SARABA

皆が、思うままに、進んでいく。笑い、泣き、あるいは悩み、そろりそろりと進んでいく。俺は、ずっと、ここにいる。この場所から動くことを、数週間前から忘れてしまっているようだ。アイデンティティの、一つ一つ失われていく様を、案じる。自己が同一でなくなっていくこと、か。馬鹿になっている。何も持っていない状態でも、自分は、あった。けれど、それすら瓦解しつつある。瓦解した後は融解し、地面に溶け込んでいくのみ。覆水が盆に返ったとしても、すでに泥水だろう。
格好付けを嫌いすぎて、格好の良い、ということを忘れてしまっている。よくわからない。メールを書いては消し、書いては消し、する。何を書いても、気持ち悪く見える。もしかすると、全部が全部、気持ち悪いのかもしれない。もしかしなくても、そうかもしれない。かもしれないではなく、そうなのでは。
停滞に、他ならない。ここでこんな文を書いていること自体ね、気持ち悪いのだ。はい、これが真理です。はじめまして。

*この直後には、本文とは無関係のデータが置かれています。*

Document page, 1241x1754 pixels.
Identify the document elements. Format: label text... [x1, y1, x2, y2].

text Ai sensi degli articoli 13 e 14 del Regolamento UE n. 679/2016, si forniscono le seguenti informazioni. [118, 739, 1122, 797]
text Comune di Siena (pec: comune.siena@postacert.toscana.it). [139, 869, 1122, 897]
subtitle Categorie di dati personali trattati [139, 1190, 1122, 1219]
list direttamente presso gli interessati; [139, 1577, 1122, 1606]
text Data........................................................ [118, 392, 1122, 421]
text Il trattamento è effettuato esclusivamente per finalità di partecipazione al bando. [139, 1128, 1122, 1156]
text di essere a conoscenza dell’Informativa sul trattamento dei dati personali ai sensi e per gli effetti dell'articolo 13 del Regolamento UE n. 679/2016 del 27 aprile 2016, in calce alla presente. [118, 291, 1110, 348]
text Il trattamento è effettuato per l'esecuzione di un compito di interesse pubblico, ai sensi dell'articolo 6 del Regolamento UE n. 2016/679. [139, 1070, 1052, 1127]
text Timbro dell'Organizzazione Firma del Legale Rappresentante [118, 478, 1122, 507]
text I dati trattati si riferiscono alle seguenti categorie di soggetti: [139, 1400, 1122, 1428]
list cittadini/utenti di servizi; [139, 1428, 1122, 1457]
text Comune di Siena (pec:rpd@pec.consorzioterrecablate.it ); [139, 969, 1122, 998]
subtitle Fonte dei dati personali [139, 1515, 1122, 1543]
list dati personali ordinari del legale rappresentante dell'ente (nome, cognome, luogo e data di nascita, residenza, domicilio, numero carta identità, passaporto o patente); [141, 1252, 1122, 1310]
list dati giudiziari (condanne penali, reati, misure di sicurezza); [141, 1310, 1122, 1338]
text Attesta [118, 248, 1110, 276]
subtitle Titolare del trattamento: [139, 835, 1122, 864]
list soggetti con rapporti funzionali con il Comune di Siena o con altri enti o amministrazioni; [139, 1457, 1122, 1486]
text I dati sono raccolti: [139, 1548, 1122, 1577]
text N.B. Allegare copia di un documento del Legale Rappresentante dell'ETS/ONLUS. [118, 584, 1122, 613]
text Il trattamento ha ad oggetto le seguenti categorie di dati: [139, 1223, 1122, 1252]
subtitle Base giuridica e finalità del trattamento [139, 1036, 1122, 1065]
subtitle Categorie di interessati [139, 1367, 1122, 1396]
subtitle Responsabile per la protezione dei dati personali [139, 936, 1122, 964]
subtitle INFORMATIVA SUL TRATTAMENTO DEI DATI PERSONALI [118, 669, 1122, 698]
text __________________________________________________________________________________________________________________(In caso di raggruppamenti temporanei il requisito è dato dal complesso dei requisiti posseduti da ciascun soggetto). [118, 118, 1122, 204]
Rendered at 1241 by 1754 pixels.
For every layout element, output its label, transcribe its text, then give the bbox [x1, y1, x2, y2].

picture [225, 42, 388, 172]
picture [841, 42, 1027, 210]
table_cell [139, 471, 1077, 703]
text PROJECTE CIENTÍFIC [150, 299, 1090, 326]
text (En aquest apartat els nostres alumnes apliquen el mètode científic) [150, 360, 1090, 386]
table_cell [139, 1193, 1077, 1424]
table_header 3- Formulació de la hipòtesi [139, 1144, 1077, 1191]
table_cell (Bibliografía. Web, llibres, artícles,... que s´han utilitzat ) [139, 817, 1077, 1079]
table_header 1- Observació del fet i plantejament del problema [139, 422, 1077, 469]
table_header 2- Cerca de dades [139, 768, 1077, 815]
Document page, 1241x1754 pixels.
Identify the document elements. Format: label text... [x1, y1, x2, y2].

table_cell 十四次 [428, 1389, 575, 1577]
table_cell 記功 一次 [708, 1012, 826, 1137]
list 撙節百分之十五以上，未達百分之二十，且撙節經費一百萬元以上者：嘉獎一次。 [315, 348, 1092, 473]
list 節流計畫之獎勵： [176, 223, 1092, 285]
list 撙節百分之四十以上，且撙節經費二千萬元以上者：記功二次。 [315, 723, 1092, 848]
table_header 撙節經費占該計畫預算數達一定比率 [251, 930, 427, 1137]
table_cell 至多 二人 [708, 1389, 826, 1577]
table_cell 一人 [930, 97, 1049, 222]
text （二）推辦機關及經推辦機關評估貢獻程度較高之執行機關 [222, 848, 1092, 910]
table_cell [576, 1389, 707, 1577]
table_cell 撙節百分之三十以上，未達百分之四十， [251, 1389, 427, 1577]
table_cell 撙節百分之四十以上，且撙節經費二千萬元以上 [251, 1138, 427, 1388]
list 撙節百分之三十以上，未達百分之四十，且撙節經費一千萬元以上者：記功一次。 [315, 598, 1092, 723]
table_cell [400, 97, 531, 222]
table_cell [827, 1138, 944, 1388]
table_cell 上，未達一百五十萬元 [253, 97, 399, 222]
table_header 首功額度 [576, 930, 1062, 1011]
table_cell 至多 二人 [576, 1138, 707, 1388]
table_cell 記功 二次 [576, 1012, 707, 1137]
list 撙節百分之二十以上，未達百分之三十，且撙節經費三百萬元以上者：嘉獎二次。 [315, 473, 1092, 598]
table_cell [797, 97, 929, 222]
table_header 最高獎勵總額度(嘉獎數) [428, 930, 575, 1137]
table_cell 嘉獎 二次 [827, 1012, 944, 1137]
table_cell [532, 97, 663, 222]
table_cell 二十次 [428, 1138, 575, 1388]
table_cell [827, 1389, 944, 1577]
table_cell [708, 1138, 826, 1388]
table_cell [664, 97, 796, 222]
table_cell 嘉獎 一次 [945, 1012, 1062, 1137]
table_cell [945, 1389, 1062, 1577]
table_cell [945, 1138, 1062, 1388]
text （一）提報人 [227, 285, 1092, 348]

うろうろと、している。俺の大好きな人が、無言で、少し距離を置いたのを、呆然として見ているだけだった。俺には何もできなかった。何だ、いつもいつも何かできる風に思っていたのにさ、俺は何もできない。現実とはこんなものだ。これも、真理。嘘は得意だと、思い込んでいたように。
どんどん何もなくなっていく。俺は、それをただ傍観している。傍観もできていないのかもな、把握しきれていない。何をすべきで、何をすべきでないか、わかっているけれど、と思っているうちはわかっていないのだ。わかっていない、と思っている間もわかってなんかいやしない。
どうにも、わかることのないようだ。


プラスの多いほど、落下は激しい。


はじめまして。やはり、誰かに見られている。糞、どこかに消えたんじゃなかったのか。身をひそませて、隠れていただけだったのか!


あぁ、まだあの子のことが好きだ。帰り道、思い出すのは、あの子のことばかり。もう、終わったんだよ。わかっている。わかっていない。永遠、わかることの、ない。昨日、一昨日に意味のあったものが、意味をなくしてゆく。それどころか、数時間前、あるいは数分前のものも、存在意義を失って、色あせていく。塩素でも充満してるっていうのか?
馬鹿になってゆく。何もできないのではなくて、何もしない生物だ。生物だというのだって怪しいかもしれない。


最後の日になっても、わからぬのだろう。